When we brought Jasper home at just 8 weeks old and who is now 8 months old, apart from the first two nights, he was not allowed to stay in our bedroom overnight. He was allowed to sleep on our bed but when we were ready for sleep at night he was placed on his cushion on the landing where he remained until we awoke the following morning and it worked fine. If he awoke during the night there were toys and small scratching post available with which he could play and he had his litter tray and food and drink in the hallway should he need them during the night. I also had a small very low output LED nightlight on the landing for him so that he could see what he was doing on the stairs if he wished.

You are worried about him chewing wires...that is your first step...protect the wires or remove them if possible so that he can't chew them and then you can rest easy and he can stay out of the bedroom at night so you can get your sleep. Remember he's a kitten and kittens like to play so just remove the dangers so he can't get into trouble and let him get on with his own thing.

Jasper soon learned that at night he didn't sleep in the bedroom and to be fair he never mewed to be let in. If you concede and let him in the bedroom every time he whimpers then he will soon learn that if he cries you'll let him in...unless there's a good reason why he should be in then DON'T let him in...simple!
In the past couple of months we've actually left the bedroom door slightly ajar and Jasper has actually been allowed to come and go in our bedroom at night and apart from one or two rare occasions at first, we have never even noticed him in there. At first he slept on top of the duvet at our feet but since I got him his cat barrel, when he's ready for his proper sleep at night he now gets off the bed of his own volition after napping and settles down for the night on his barrel's bed. It's become his bedtime routine and quite funny really.
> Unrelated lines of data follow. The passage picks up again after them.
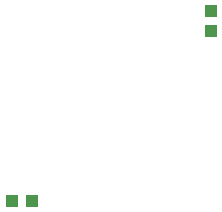
<source format=gbp>
%FSLAX24Y24*%
%MOIN*%
G70*
G01*
G75*
G04 Layer_Color=128*
G04 Layer_Color=128*
%ADD10C,0.0400*%
%ADD11R,0.0394X0.0433*%
%ADD12R,0.0433X0.0394*%
%ADD13R,0.0472X0.1575*%
%ADD14R,0.0669X0.0709*%
%ADD15R,0.0748X0.0748*%
%ADD16R,0.0807X0.0236*%
%ADD17R,0.0500X0.1449*%
%ADD18C,0.0080*%
%ADD19C,0.0090*%
%ADD20C,0.1600*%
%ADD21C,0.0600*%
%ADD22C,0.0472*%
%ADD23C,0.0630*%
%ADD24C,0.0200*%
%ADD25C,0.0100*%
%ADD26C,0.0079*%
%ADD27C,0.0098*%
%ADD28C,0.0070*%
D11*
X31800Y38865D02*
D03*
Y39535D02*
D03*
D12*
X25148Y33200D02*
D03*
X25817D02*
D03*
M02*

</source>
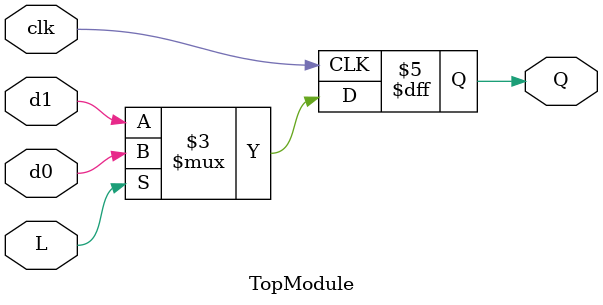
<source format=sv>
module TopModule (
    input logic clk,
    input logic L,
    input logic d0,
    input logic d1,
    output logic Q
);

    always_ff @(posedge clk) begin
        if (L) begin
            Q <= d0;
        end else begin
            Q <= d1;
        end
    end

endmodule
</source>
He does have a habit of coming up to our faces purring loudly to see if we're awake often between the hours of 5.00 and 6.00am and will lick our hands if we respond by stroking him and then go back to sleep but even if we don't respond he'll either go back to sleep at our feet or more than likely go back to his own bed. He has learned that when we're sleeping he isn't allowed to bother us! To be honest, I feel quite a hypocritical as both OH and myself can't seem to let him sleep without stroking him! Poor little fella is always being stroked as he looks so cute when he's sleeping!

So my advice is get him into a routine and be strict about when he is and isn't allowed to be in the bedroom and stick to it! if you make sure he's safe and has his toys and litter tray and food accessible, he'll do just fine and you'll get your sleep. Later when he gets older you can then introduce him to sleeping in the bedroom overnight just as we have done and hopefully both of you will get your sleep without disturbing each other!


----------